In the UK, the statute provides for an indemnity fund which
adopts a relaxed attitude towards compensation,
automatically making compensation to parties who lose their
land as a result of the operation of the system. The UK system
also shows preference for protecting the property rights of
the registered proprietor who is in possession. Where 2
parties are in dispute, the party in occupation will usually keep
the land while the other party will get monetary
compensation. This reduces litigation since it prevents the
occurrence of forcible eviction.

Hence, adopting a more relaxed compensation scheme, it
would provide a more satisfactory solution where it involves
two inoocent parties (such as identity fraud cases and Etridge
cases). In such cases, the bank would be satisfied with
monetary compensation for the loan provided, while the
owner gets to keep his property.

Some difficulties in this approach would be (1) the need to
increase fees in order to support Assurance fund and (2) since
private title insurance companies are businesses and no
private title insurance currently operate in SG, it is unlikely for
them to enter into small market like SG (and the lack of
awareness of the risks of losing their title).

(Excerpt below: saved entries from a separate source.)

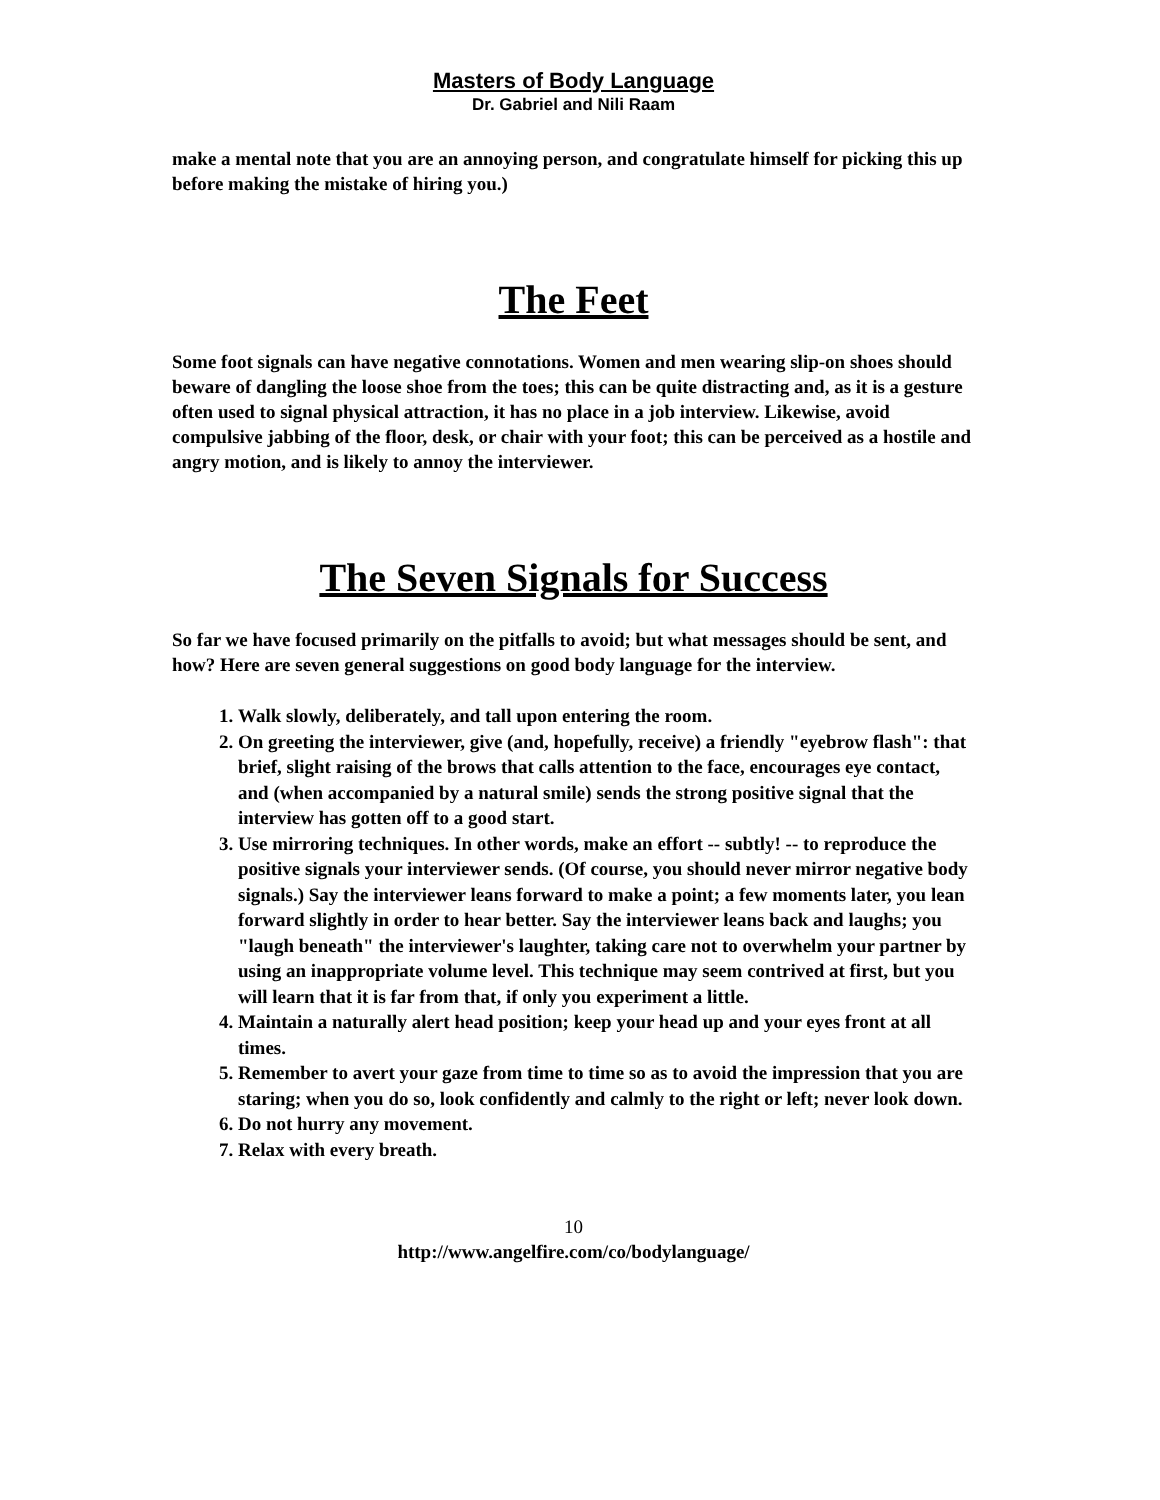Masters of Body Language
Dr. Gabriel and Nili Raam
make a mental note that you are an annoying person, and congratulate himself for picking this up before making the mistake of hiring you.)
The Feet
Some foot signals can have negative connotations. Women and men wearing slip-on shoes should beware of dangling the loose shoe from the toes; this can be quite distracting and, as it is a gesture often used to signal physical attraction, it has no place in a job interview. Likewise, avoid compulsive jabbing of the floor, desk, or chair with your foot; this can be perceived as a hostile and angry motion, and is likely to annoy the interviewer.
The Seven Signals for Success
So far we have focused primarily on the pitfalls to avoid; but what messages should be sent, and how? Here are seven general suggestions on good body language for the interview.
1. Walk slowly, deliberately, and tall upon entering the room.
2. On greeting the interviewer, give (and, hopefully, receive) a friendly "eyebrow flash": that brief, slight raising of the brows that calls attention to the face, encourages eye contact, and (when accompanied by a natural smile) sends the strong positive signal that the interview has gotten off to a good start.
3. Use mirroring techniques. In other words, make an effort -- subtly! -- to reproduce the positive signals your interviewer sends. (Of course, you should never mirror negative body signals.) Say the interviewer leans forward to make a point; a few moments later, you lean forward slightly in order to hear better. Say the interviewer leans back and laughs; you "laugh beneath" the interviewer's laughter, taking care not to overwhelm your partner by using an inappropriate volume level. This technique may seem contrived at first, but you will learn that it is far from that, if only you experiment a little.
4. Maintain a naturally alert head position; keep your head up and your eyes front at all times.
5. Remember to avert your gaze from time to time so as to avoid the impression that you are staring; when you do so, look confidently and calmly to the right or left; never look down.
6. Do not hurry any movement.
7. Relax with every breath.
10
http://www.angelfire.com/co/bodylanguage/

However, it is submitted that it is better for all users of the
Torrens system to share the costs in assurance of title rather
than have the defrauded individuals bear the burden by
themselves. Further, given that the assurance funds have
been accumulated over the years, it should have consolidated
quite a decent buffer for claims which reduces the need for a
sudden spike in registration prices. Moreover, land
transactions are not frequent and most people would only
encounter them once or twice, which makes a slightly higher
administrative cost (as lifetime title insurance) reasonable.